We will now interpret the exponentials of the coefficients of your model on nba data. Write the interpretations in your Notebook.

Then → $e^{𝜷_1} = e^{0.05} = 1.05$. The Odds ratio of the independent variable is 1.05 and it tells us how much the odds of the outcome (career length) will change for each 1 unit change in the predictor (gp).

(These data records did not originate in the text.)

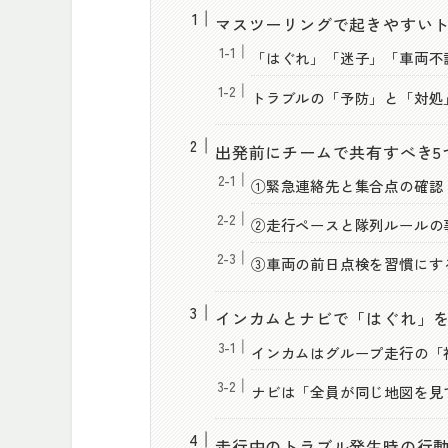
マスツーリングで起きやすい
「はぐれ」「迷子」「車両不
トラブルの「予防」と「対処
出発前にチームで共有すべき5
①緊急連絡先と集合点の確認
②走行ペースと隊列ルールの
③車両の前日点検を習慣にす
インカムとナビで「はぐれ」
インカムはグループ走行の「
ナビは「全員が同じ地図を見
走行中のトラブル発生時の行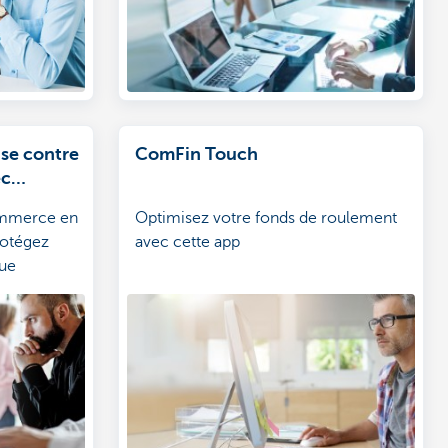
ise contre
ComFin Touch
ec
commerce en
Optimisez votre fonds de roulement
rotégez
avec cette app
que
ous-même
archés des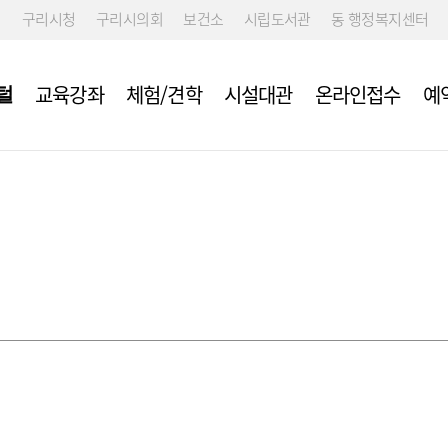
구리시청
구리시의회
보건소
시립도서관
동 행정복지센터
교육강좌
체험/견학
시설대관
온라인접수
예
털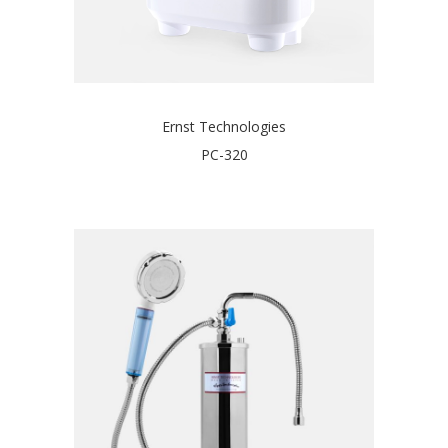
Ernst Technologies
PC-320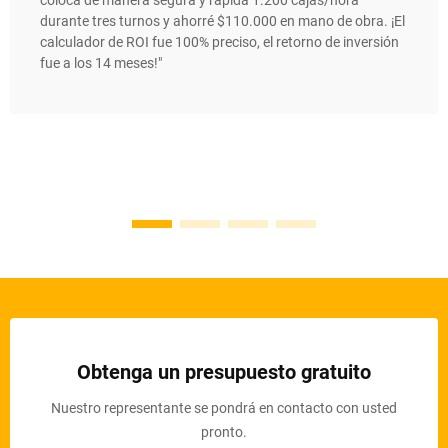
durante tres turnos y ahorré $110.000 en mano de obra. ¡El
calculador de ROI fue 100% preciso, el retorno de inversión
fue a los 14 meses!"
Obtenga un presupuesto gratuito
Nuestro representante se pondrá en contacto con usted
pronto.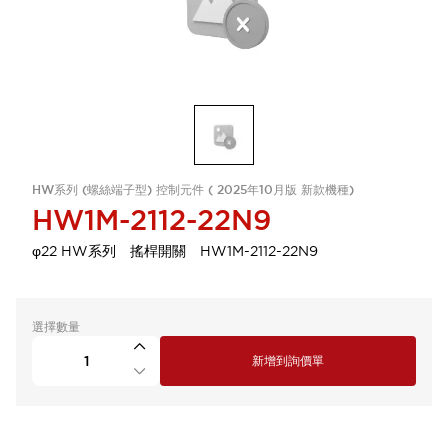
HW系列 (螺絲端子型) 控制元件 ( 2025年10月版 新款機種)
HW1M-2112-22N9
φ22 HW系列 搖桿開關 HW1M-2112-22N9
選擇數量
新增到詢價單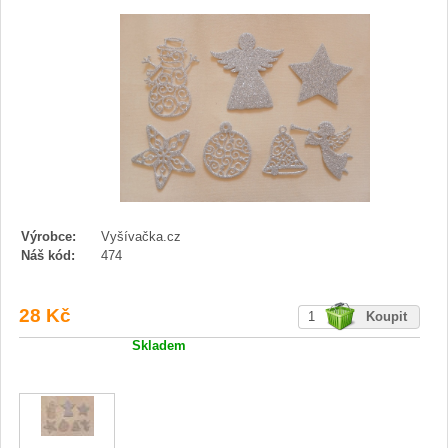
Výrobce:
Vyšívačka.cz
Náš kód:
474
28 Kč
Skladem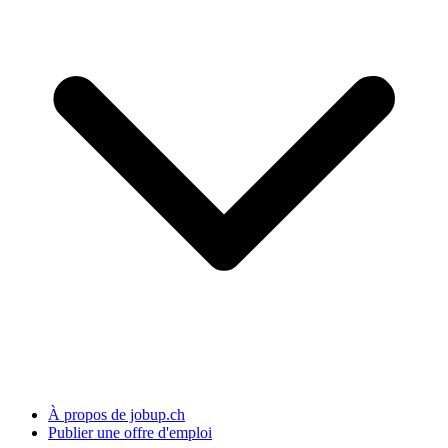
À propos de jobup.ch
Publier une offre d'emploi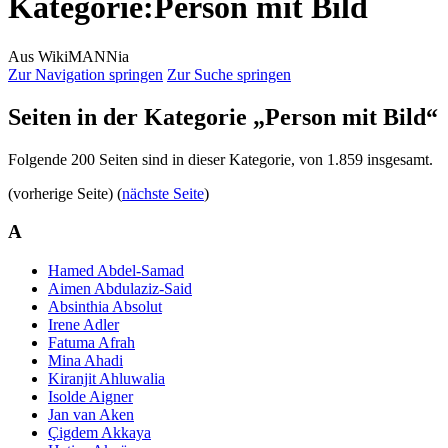
Kategorie
:
Person mit Bild
Aus WikiMANNia
Zur Navigation springen
Zur Suche springen
Seiten in der Kategorie „Person mit Bild“
Folgende 200 Seiten sind in dieser Kategorie, von 1.859 insgesamt.
(vorherige Seite) (
nächste Seite
)
A
Hamed Abdel-Samad
Aimen Abdulaziz-Said
Absinthia Absolut
Irene Adler
Fatuma Afrah
Mina Ahadi
Kiranjit Ahluwalia
Isolde Aigner
Jan van Aken
Çigdem Akkaya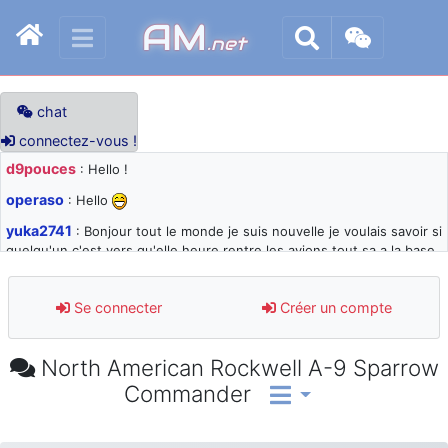
AM
.net
chat
connectez-vous !
d9pouces
: Hello !
operaso
: Hello
yuka2741
: Bonjour tout le monde je suis nouvelle je voulais savoir si
quelqu'un c'est vers qu'elle heure rentre les avions tout sa a la base
105 svp
d9pouces
: désolé pour les quelques blocages du site ces derniers
Se connecter
Créer un compte
jours : je teste des méthodes contre le spam et les bots trop nocifs
d9pouces
: Merci ! Un souvenir de la Ferté-Alais !
North American Rockwell A-9 Sparrow
paxwax
: Super, la nouvelle bannière
Commander
d9pouces
: je suis un avion@,._,+ > lesquels ? je ne suis pas sûr de
comprendre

Therefore → An increase of 1 in games played (gp) multiplies the odds of having a career longer or equal than 5 years by 1.05.

Or equally → An increase of 1 in games played (gp) is associated with an increase of 5% in the odds of having a career longer or equal than 5 years.

IMPORTANT NOTE: the interpretation of the coefficients and metrics of the model is the same in multiple logistic regression.